VisionCart Perception Suite is a two-part computer-vision engineering project for a small visual robot car:
maze-mapping: color-coded maze perception, grid mapping, stable ROI voting, and control-message packaging.roi-segmentation-classification: OpenART Plus / OpenMV target segmentation and three-route classification for real camera scenes.
The repository is packaged for GitHub display while keeping large datasets and model binaries under artifacts/. Fill in the dataset and weight URLs below before publishing.
| artifact | URL |
|---|---|
| Dataset archive | TODO: paste dataset download URL here |
| Model weights archive | TODO: paste weight download URL here |
| area | implementation detail | evidence |
|---|---|---|
| Maze mapping | LAB color thresholds, pixel-to-grid calibration, ROI majority voting, stable map updates, UART-style frame builder | maze-mapping/main.py, maze-mapping/test_lab_vote.py |
| Segmentation | lightweight ROI mask model with int8 TFLite export and geometry filtering | roi-segmentation-classification/tools/train/train_cameral_rect_seg.py |
| Classification | split routing for empty, digit, and cartoon targets to reduce task interference | roi-segmentation-classification/tools/train/ |
| Deployment | callable OpenMV scripts, no auto-run loop, lazy model loading, framebuffer memory release | roi-segmentation-classification/deploy/openmv/ |
| Evaluation | PC-side reports for mask quality, routing, final labels, video stability, wrong intervals | roi-segmentation-classification/reports/ |
| module | result |
|---|---|
| ROI segmenter | val IoU 96.71%, Dice 97.97%, int8 size 107 KB |
| cartoon classifier | int8 val 257/259, 99.23%, int8 size 90 KB |
| digit classifier | int8 val 31/31, 100.00%, int8 size 48 KB |
| latest three-type set | detection 1280/1280, type accuracy 99.92%, final label accuracy 99.69% |
| sampled video evaluation | 14601 frames, accepted accuracy 99.92%, stable wrong intervals 2 |
maze-mapping/ Maze grid perception and mapping logic
roi-segmentation-classification/ Segmentation, classification, deployment, reports
artifacts/
datasets/ Local datasets, ignored by git except README
weights/ Local model binaries, ignored by git except README
PROJECT_MANIFEST.md Project inventory and publication checklist
Expected local asset layout:
artifacts/datasets/raw-train-images/
artifacts/datasets/roi-segmentation-classification-local/
artifacts/weights/openmv/
artifacts/weights/segmentation/
artifacts/weights/cartoon-classifier/
artifacts/weights/digit-classifier/
See artifacts/README.md for the exact files and the URL placeholders.
Maze mapping tests:
cd maze-mapping
python -m unittest discover -p "test_*.py"ROI segmentation and classification evaluation:
cd roi-segmentation-classification
pip install -r requirements.txt
python tools/eval/eval_three_type_latest.pyOpenMV deployment package:
Copy scripts from roi-segmentation-classification/deploy/openmv/
Copy int8 TFLite models from artifacts/weights/openmv/
Place the files together at the OpenART Plus SD-card root.
- The maze system treats color recognition as a stability problem, not a single-pixel lookup.
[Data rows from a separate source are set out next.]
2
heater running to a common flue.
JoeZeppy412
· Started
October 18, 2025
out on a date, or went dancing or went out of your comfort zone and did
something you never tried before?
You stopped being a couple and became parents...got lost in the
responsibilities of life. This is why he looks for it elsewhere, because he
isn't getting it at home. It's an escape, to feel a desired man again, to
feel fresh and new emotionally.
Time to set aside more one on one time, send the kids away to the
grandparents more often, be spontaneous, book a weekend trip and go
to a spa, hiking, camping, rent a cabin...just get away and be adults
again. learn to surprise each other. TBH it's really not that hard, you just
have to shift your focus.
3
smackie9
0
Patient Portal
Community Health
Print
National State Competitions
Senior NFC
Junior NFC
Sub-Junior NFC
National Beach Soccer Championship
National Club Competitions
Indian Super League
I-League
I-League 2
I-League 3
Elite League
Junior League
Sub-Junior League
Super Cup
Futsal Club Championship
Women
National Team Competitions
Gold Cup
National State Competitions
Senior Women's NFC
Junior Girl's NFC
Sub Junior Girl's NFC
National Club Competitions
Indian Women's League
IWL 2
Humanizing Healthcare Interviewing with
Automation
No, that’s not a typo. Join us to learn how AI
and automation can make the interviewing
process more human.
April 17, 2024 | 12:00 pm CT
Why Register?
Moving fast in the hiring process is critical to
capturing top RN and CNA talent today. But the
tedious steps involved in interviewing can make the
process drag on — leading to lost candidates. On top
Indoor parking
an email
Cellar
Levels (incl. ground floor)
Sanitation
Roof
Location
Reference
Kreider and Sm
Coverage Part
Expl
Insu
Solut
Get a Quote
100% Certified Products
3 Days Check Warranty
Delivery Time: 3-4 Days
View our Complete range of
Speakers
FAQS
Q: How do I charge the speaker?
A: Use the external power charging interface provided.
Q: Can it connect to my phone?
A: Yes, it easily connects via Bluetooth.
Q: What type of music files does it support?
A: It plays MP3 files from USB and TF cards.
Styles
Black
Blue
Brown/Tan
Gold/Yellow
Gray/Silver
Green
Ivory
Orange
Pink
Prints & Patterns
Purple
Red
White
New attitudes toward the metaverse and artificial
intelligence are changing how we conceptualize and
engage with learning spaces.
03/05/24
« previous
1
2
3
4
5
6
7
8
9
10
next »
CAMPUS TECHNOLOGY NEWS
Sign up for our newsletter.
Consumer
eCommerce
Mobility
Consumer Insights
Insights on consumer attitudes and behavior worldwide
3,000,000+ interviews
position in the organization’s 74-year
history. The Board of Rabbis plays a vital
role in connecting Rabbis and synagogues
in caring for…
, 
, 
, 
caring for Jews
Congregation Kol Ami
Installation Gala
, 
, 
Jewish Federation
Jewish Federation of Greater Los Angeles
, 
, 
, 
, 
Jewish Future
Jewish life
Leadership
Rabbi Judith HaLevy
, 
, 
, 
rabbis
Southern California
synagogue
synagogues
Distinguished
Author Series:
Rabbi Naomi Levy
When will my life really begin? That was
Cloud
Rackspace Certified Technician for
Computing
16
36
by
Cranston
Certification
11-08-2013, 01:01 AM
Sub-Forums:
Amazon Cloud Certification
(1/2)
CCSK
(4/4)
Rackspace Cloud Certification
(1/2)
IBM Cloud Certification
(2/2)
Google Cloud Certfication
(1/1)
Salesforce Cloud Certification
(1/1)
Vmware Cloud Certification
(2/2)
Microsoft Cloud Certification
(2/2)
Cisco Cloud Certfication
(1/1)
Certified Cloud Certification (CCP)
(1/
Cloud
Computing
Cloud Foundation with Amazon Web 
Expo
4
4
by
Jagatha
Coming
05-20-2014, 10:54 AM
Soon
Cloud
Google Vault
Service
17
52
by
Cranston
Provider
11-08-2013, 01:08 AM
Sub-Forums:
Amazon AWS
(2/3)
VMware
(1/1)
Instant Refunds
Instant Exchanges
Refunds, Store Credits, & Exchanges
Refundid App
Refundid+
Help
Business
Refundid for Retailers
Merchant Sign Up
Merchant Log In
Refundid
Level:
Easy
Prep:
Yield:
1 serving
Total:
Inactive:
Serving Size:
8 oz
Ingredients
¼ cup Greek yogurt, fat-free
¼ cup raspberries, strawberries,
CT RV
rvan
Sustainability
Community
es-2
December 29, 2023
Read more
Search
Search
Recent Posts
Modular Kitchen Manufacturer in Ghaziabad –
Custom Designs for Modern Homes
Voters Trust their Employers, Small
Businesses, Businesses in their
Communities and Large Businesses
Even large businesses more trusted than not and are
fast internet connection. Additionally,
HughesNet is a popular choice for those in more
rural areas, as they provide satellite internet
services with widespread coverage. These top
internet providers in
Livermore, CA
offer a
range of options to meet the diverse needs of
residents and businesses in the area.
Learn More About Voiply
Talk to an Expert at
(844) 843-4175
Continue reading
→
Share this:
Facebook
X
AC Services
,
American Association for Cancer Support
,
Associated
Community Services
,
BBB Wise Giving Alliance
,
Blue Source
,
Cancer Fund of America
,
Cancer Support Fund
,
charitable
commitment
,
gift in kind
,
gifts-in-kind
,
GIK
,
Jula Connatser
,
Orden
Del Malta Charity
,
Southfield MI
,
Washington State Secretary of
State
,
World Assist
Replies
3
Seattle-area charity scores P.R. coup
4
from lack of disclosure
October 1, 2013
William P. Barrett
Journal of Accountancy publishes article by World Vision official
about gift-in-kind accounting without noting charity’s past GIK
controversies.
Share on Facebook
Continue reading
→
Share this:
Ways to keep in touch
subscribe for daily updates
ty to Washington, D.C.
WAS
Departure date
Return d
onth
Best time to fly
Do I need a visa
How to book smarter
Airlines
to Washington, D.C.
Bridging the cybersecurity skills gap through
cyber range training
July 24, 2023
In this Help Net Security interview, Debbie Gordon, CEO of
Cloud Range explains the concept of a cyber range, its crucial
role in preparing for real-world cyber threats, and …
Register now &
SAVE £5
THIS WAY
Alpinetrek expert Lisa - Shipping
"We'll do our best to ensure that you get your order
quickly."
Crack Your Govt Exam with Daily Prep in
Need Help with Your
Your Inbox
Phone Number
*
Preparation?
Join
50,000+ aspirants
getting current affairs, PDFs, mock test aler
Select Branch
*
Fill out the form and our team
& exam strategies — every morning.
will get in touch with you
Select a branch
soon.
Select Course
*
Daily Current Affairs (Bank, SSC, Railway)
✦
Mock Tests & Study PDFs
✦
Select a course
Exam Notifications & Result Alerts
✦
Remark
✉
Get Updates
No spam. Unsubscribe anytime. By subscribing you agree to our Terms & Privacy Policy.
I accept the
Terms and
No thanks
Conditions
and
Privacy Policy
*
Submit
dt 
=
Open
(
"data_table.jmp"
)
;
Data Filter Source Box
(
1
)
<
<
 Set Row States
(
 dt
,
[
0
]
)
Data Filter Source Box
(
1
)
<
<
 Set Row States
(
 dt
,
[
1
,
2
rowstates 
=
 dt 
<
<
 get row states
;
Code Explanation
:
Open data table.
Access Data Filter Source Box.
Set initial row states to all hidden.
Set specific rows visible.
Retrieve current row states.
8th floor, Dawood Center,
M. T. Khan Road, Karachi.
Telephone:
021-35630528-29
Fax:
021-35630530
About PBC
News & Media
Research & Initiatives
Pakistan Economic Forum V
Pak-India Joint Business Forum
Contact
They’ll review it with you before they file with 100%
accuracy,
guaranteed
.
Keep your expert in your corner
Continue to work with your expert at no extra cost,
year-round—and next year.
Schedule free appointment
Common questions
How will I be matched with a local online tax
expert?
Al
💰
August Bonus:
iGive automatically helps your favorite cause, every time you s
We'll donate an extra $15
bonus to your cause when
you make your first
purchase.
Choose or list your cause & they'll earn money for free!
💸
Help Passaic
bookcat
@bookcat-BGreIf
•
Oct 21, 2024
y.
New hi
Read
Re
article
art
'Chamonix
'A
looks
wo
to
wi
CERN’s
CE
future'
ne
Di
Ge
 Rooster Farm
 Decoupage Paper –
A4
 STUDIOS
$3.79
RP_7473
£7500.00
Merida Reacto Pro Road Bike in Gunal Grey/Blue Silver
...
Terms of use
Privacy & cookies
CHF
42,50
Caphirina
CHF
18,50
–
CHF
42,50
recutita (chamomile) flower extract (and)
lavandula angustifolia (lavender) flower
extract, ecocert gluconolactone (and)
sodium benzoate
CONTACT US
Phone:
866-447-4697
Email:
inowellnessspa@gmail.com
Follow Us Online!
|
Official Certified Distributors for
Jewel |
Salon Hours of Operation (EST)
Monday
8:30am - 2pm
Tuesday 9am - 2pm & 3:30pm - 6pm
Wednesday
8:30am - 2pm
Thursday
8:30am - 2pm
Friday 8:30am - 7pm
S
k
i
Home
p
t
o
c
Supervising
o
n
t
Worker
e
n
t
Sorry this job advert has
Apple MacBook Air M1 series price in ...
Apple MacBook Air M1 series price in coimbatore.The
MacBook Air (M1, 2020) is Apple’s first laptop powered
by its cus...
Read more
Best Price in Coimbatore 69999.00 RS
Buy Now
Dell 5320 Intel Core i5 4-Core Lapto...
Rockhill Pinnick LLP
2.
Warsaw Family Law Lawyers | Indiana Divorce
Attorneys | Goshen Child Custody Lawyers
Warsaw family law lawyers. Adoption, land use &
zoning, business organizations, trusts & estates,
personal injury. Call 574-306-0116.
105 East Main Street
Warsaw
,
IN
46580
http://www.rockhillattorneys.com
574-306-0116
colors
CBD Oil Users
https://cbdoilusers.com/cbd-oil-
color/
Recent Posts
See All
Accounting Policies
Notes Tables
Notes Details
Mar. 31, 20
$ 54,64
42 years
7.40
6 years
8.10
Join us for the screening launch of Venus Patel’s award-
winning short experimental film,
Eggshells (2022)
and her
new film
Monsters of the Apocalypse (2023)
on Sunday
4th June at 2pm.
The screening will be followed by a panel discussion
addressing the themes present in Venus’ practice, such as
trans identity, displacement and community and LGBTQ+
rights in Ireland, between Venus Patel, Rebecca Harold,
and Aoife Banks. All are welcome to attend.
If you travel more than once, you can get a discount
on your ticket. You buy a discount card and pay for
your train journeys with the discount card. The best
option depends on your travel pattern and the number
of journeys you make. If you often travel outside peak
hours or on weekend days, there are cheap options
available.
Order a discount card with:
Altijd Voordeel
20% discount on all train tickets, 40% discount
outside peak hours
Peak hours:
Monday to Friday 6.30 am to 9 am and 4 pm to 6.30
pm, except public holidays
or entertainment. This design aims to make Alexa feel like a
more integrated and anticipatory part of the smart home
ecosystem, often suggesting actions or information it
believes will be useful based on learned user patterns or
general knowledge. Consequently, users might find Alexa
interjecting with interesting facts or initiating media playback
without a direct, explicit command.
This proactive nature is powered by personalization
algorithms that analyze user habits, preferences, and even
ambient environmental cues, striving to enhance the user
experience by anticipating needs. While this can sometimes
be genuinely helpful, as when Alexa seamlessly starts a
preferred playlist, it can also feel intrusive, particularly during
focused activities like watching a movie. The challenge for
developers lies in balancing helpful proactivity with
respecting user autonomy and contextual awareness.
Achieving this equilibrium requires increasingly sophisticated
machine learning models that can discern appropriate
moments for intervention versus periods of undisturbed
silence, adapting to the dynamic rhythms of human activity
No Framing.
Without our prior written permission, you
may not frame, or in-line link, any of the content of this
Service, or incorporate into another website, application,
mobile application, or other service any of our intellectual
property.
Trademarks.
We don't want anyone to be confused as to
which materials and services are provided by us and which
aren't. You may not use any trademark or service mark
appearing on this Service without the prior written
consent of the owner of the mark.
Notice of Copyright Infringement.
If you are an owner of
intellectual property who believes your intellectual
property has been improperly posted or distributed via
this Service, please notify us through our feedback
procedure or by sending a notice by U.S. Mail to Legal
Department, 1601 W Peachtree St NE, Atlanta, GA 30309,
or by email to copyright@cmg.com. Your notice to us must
It combines calibrated LAB thresholds, ROI voting, confidence margins, and previous-state hints.
- The real-scene recognition system avoids a single monolithic classifier. Empty boxes are handled by deterministic color/texture rules, numbers use a small digit classifier, and cartoon cards use a separate 10-class classifier.
- Deployment scripts are designed around OpenMV memory and API constraints: one callable frame pass, no SD writes during inference, and explicit model-memory release in the segmentation pipeline.